EXCERPTED TEXT Start Marker

The ability to induce an immune response that can recognise parasite MSP2 is essential in the design of an MSP2-based peptide vaccine. We isolated merozoites from both 3D7 and FC27 (D10 clone) strains of P. falciparum, coated them on ELISA plates and probed them with sera from the immunised mice (Figure 6). mAb 4D11 and the MSP2 mix pre-bleed were also included as positive and negative controls, respectively. For both strains of merozoites the MSP2 mix sera had the strongest response, followed by K209A, A1, C1 and L1. D1 showed weak reactivity to both strains.

4. Discussion

Despite many decades of research, an effective vaccine for some pathogens, including those causing malaria, remains elusive [41]. The reverse vaccinology approach, in which the genome of an organism is examined to identify novel antigens, has brought about a new generation of vaccine candidates [42,43]. Advances in multi-strain genome sequencing have enabled not only the identification of novel surface antigens, but also the ability to discern polymorphic and conserved regions. However, vaccines designed using protein sequence alone are not likely to induce optimal antibody responses to pathogen antigens in their native state. The application of structural vaccinology may be the next step in rational vaccine design. Similar to structure-based drug design [44,45], the structural vaccinology strategy employs structural data from X-ray crystallography, NMR spectroscopy and/or cryo-EM to inform the rational design of novel vaccine antigens.
Currently, the use of structure-based vaccine design in malaria or disordered antigens is sparse. One study of the circumsporozoite protein (CSP) from Plasmodium falciparum detailed the structure of the immunodominant NANP repeat region when complexed with functional antibodies elicited by RTS,S vaccinees [46,47]. In that study the same peptide epitope was found to adopt different conformations when bound to different antibodies. Such structural insights may provide a rationale for structure-based antigen design to improve the efficacy of the RTS,S vaccine. Early applications in other diseases, involving the grafting of multiple electrostatic surfaces from Neisseria meningitidis variants onto chimeric antigens have shown promise and were able to elicit a cross-protective immune response [24]. In the HIV field, a key epitope recognised by the broadly neutralising antibody 2F5 was stabilised using protein scaffolds [30,48,49]. Although antibodies with similar binding to 2F5 were elicited when the antigen was used to immunise guinea pigs, the project faltered at later stages when these antibodies were unable to neutralise HIV. Crystal structures have also been used to assist in the design of respiratory syncytial virus antigens stabilised in a pre-fusion conformation [26]. Significant effort is often required to mimic the conformational epitopes in these structured antigens. In contrast, the intrinsically disordered nature of MSP2 presents a unique opportunity that may benefit from the structure-based strategy. Although conformational disorder has commonly been suggested to impede the affinity maturation of specific and high-affinity antibody responses, in-depth analysis and comparison of ordered and disordered epitope-antibody interactions have shown otherwise [50]. Indeed, antibody affinity was found to be only weakly dependent on disorder, with similar antibody binding affinities seen in both disordered epitopes and their structured counterparts. Furthermore, disordered epitopes were found to be shorter in length than ordered epitopes, making more efficient interactions with the antibody paratope [50]. This challenges the long-held belief that the entropic costs associated with the transition from disorder to order are detrimental to antibody binding and reinforces the notion that disordered antigens are bona fide targets of antibody recognition.

EXCERPTED TEXT End Marker
DATA PROVIDED Start Marker

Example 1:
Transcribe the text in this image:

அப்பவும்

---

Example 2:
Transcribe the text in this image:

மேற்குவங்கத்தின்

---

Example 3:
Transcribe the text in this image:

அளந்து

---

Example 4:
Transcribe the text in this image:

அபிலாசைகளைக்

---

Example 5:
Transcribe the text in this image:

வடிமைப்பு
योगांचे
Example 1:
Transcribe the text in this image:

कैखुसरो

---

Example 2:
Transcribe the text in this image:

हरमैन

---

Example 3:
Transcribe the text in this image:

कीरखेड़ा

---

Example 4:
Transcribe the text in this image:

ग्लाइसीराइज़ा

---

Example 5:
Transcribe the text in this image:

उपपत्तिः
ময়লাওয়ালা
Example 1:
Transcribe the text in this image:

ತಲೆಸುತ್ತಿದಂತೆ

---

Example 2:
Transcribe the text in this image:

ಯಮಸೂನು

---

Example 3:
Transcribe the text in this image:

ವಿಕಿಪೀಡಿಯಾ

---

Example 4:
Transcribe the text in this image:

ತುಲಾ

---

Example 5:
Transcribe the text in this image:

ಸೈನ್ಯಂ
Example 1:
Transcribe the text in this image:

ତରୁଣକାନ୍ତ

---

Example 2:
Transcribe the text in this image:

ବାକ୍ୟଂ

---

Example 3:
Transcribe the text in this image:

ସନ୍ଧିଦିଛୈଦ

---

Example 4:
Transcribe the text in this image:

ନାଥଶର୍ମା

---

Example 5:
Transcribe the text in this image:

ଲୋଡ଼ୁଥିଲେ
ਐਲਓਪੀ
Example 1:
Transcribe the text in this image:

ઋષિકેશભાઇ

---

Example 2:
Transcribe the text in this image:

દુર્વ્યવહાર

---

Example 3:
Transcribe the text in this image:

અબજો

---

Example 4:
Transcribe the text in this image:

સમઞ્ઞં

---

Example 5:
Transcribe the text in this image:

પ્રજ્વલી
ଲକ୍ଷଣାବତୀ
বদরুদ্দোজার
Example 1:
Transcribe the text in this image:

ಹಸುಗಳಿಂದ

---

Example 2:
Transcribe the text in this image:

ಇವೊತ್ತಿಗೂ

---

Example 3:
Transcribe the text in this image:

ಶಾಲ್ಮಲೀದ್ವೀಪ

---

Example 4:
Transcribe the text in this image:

DATA PROVIDED End Marker

QUESTIONS:
A. List every experimental technique that the excerpt on MSP2 vaccine design names as a source of structural data for structural vaccinology.
B. Print the part of the excerpt on MSP2 vaccine design starting at "The ability to induce" and ending at "to both strains.".

WRITTEN ANSWERS:
A.
X-ray crystallography
NMR spectroscopy
cryo-EM

B.
The ability to induce an immune response that can recognise parasite MSP2 is essential in the design of an MSP2-based peptide vaccine. We isolated merozoites from both 3D7 and FC27 (D10 clone) strains of P. falciparum, coated them on ELISA plates and probed them with sera from the immunised mice (Figure 6). mAb 4D11 and the MSP2 mix pre-bleed were also included as positive and negative controls, respectively. For both strains of merozoites the MSP2 mix sera had the strongest response, followed by K209A, A1, C1 and L1. D1 showed weak reactivity to both strains.